The new FCPA guidance (“Resource Guide”) states that the FCPA’s anti-bribery provisions can apply to conduct both inside and outside the United States and that issuers and domestic concerns (as well as their officers, directors, employees, agents or stockholders) may be prosecuted for using the US mails or any means or instrumentality of interstate commerce in furtherance of a corrupt payment to a foreign official.
The FCPA defines “interstate commerce” as:
“trade, commerce, transportation, or communication among the several States, or between any foreign country and any State or between any State and any place or ship outside thereof…”
The term also includes the intrastate use of any interstate means of communications or any other interstate instrumentality. The guide explains that by way of example placing a telephone call or sending an email, text message or fax from, to, or through the United States involves interstate commerce as does sending a wire transfer from or to a US bank or otherwise using the US banking system, or travelling across state borders or internationally to or from the United States.
This is very interesting, because clearly very little indeed needs to be done in order for the United States’ courts to take jurisdiction over foreign defendants. The jurisdictional hurdle is so low that defendants can pretty much fall over it without even realising!
By way of comparison with the UK Bribery Act, section 7 (which deals with the failure by commercial organisations to prevent bribery) applies to foreign corporations and partnerships which carry on
“a business, or part of a business, in any part of the United Kingdom”.
The British government’s Guidance on the Bribery Act, dated 30 March 2011, provides at paragraph 35:
“…the Government expects that whether such a body or partnership can be said to be carrying on a business will be answered by applying a common sense approach…”. The BriberyLibrary thinks that that particular piece of guidance is challenging in its vagueness, as we find that common sense is not something everyone shares, and even those who do possess it, may find that there is not an entirely common standard of it. The UK Guidance points out that, of course, the courts will be the final arbiter as to whether a business was being carried on in the United Kingdom “however, the Government anticipates that applying a common sense approach would mean that organisations that do not have a demonstrable business presence in the United Kingdom would not be caught. The Government would not expect, for example, the mere fact that a company’s securities had been admitted to the UK Listing Authority’s Official List and therefore admitted to trading on the London Stock Exchange, in itself, to qualify that company as carrying on a business or part of a business in the UK and therefore falling within the definition of a “relevant commercial organisation” for the purposes of section 7. Likewise, having a UK subsidiary will not, in itself, mean that a parent company is carrying on a business in the UK, since a subsidiary may act independently of its parent or other group companies”.
There are some anti-corruption practitioners (including those blogging at the BriberyLibrary), however, who believe that the courts, when these issues are put before it in the future, may take a different view to the government’s Guidance and that the fact that a foreign company has agreed to abide by the rules and laws of the United Kingdom in relation to the listing of its securities on the London Stock Exchange means that it should also be expected to adhere to the laws in the Bribery Act.
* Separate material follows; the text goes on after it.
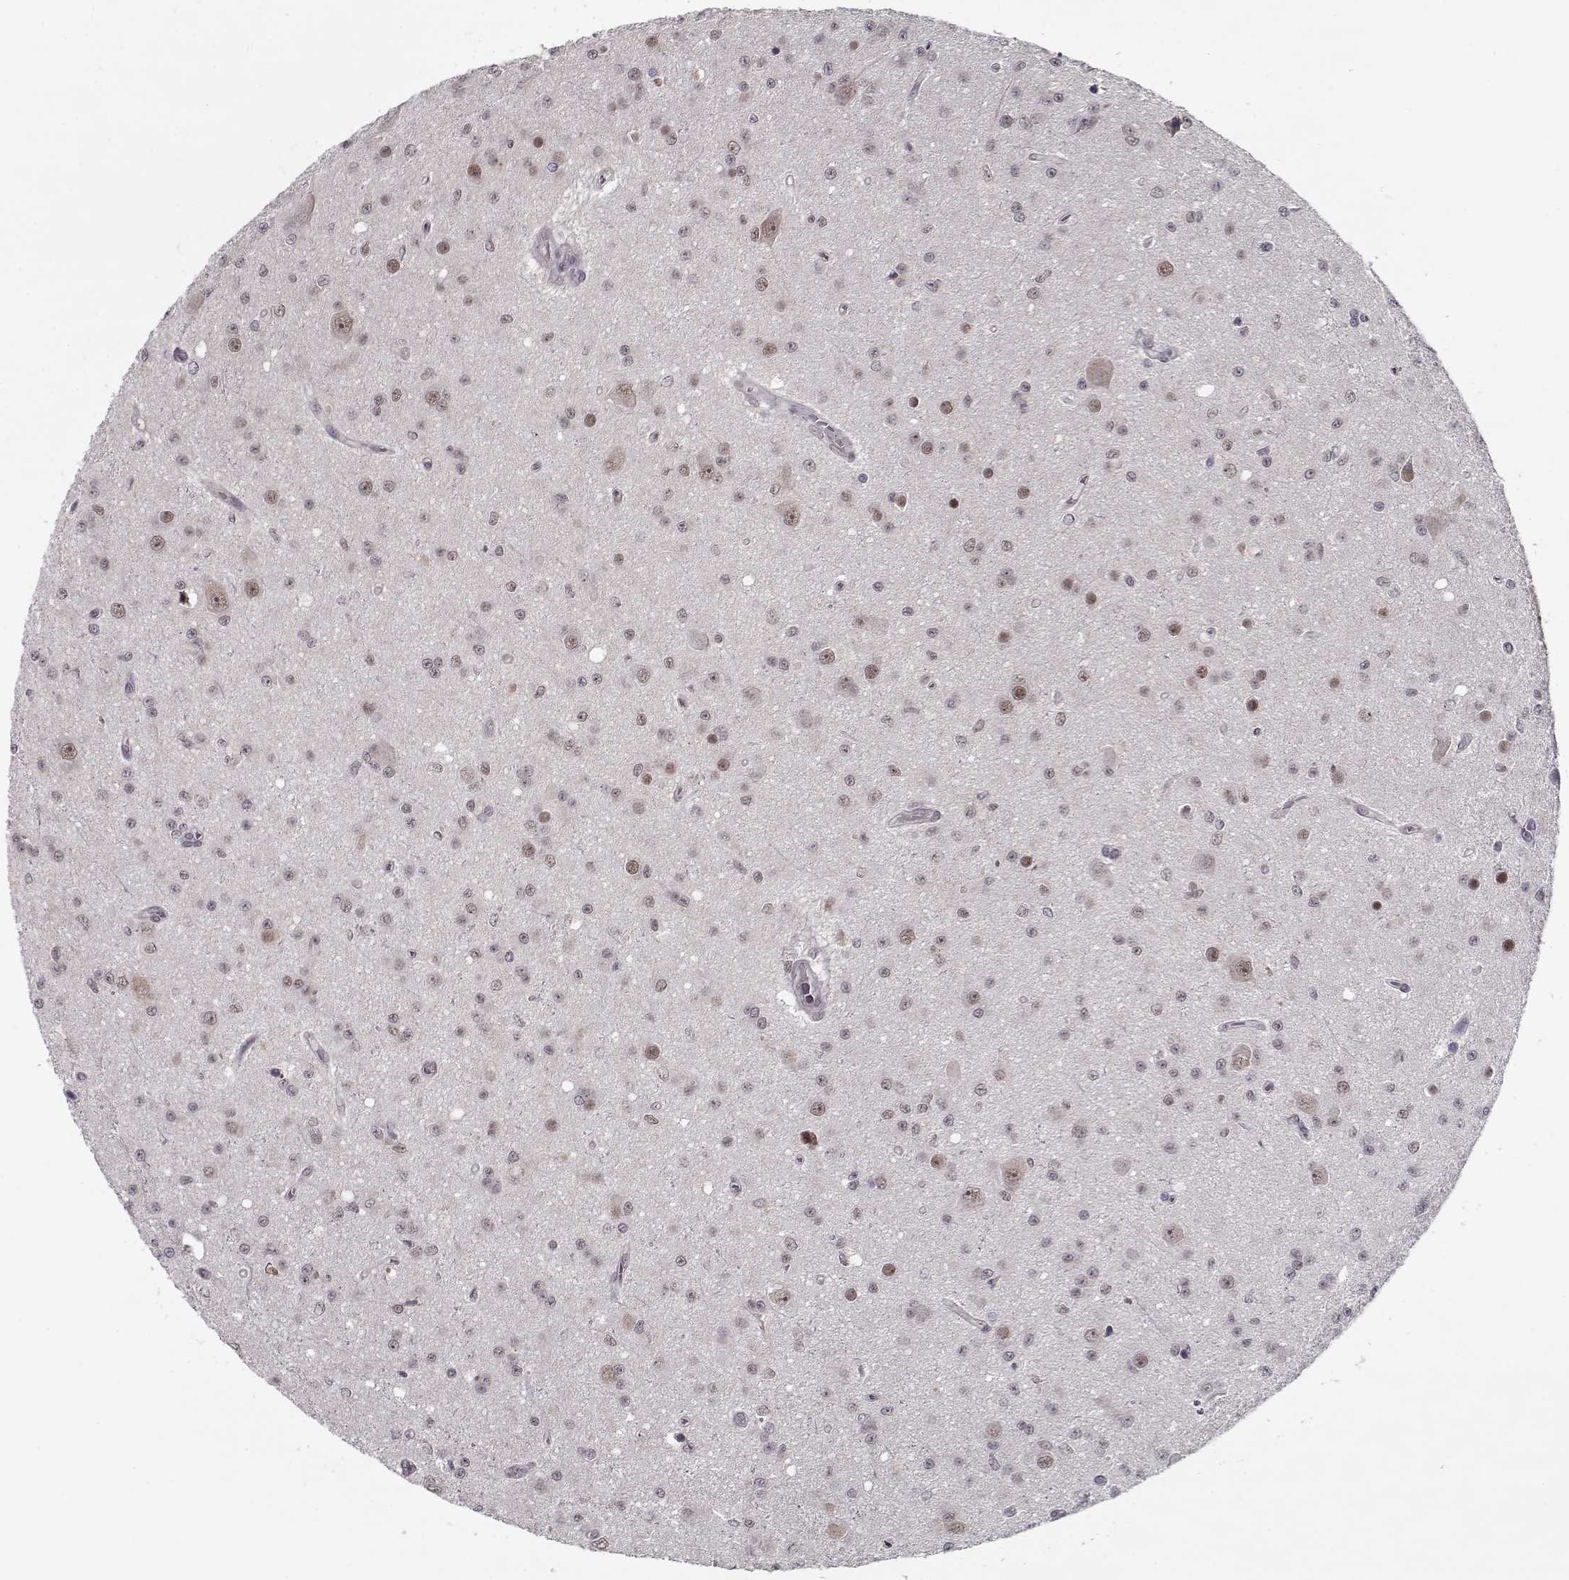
{"staining": {"intensity": "negative", "quantity": "none", "location": "none"}, "tissue": "glioma", "cell_type": "Tumor cells", "image_type": "cancer", "snomed": [{"axis": "morphology", "description": "Glioma, malignant, Low grade"}, {"axis": "topography", "description": "Brain"}], "caption": "The immunohistochemistry photomicrograph has no significant positivity in tumor cells of glioma tissue.", "gene": "TESPA1", "patient": {"sex": "female", "age": 45}}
Further, in relation to the parent-subsidiary relationship, where a parent has a controlling interest, it does by definition control the subsidiary, so the subsidiary could in our view never be regarded as acting truly independently: this is something else for the court to consider in due course.
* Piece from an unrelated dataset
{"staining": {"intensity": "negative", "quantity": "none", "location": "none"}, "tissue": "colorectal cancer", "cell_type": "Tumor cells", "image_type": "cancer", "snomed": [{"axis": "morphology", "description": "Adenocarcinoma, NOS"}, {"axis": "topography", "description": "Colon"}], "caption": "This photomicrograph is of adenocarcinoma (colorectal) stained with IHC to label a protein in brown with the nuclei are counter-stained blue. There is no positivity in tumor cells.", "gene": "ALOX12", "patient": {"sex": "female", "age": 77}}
We would not necessarily expect the British courts to go to the same lengths of finding that merely placing a telephone call in the United Kingdom (perhaps while passing through the UK on your way to another country) means that one is necessarily doing business here, but the court might find, for example, that foreign businesses which sell goods into the United Kingdom via a website, which are paid for from the United Kingdom by the purchaser using a Sterling bank account, and which are delivered into the United Kingdom means that even if the seller has no physical presence and no employees in the United Kingdom, that nevertheless it is clearly doing business in the UK and is susceptible to the Bribery Act’s provisions.
The FCPA Guidance continues that a foreign national or company may also be liable under the FCPA if it aids and abets, conspires with, or acts as an agent of an issue or domestic concern, regardless of whether the foreign national or company itself takes any action in the United States.
In truth, it is increasingly likely that two or more foreign prosecutors could simultaneously have jurisdiction over a defendant, due to the international nature of many illegal transactions, and the increasing globalisation of trade generally. This may lead to related (but not identical) charges being pursued in several jurisdictions, although it is unlikely there would be direct overlap because of the double jeopardy rule (which many countries adhere to, although not always in the same way). We blogged on Transparency International’s publication “Deterring and Punishing Corporate Bribery” on 30 January 2012. Recommendation 7 sets out TI UK’s position on double jeopardy. For its part, the SFO currently regards the double jeopardy rule as applying across borders.
In practice we suspect that the SFO will probably only prosecute if British interests are adversely affected by a rigged competitive bid process abroad, and not on a pure jurisdictional hurdle test of any calls made in the UK etc.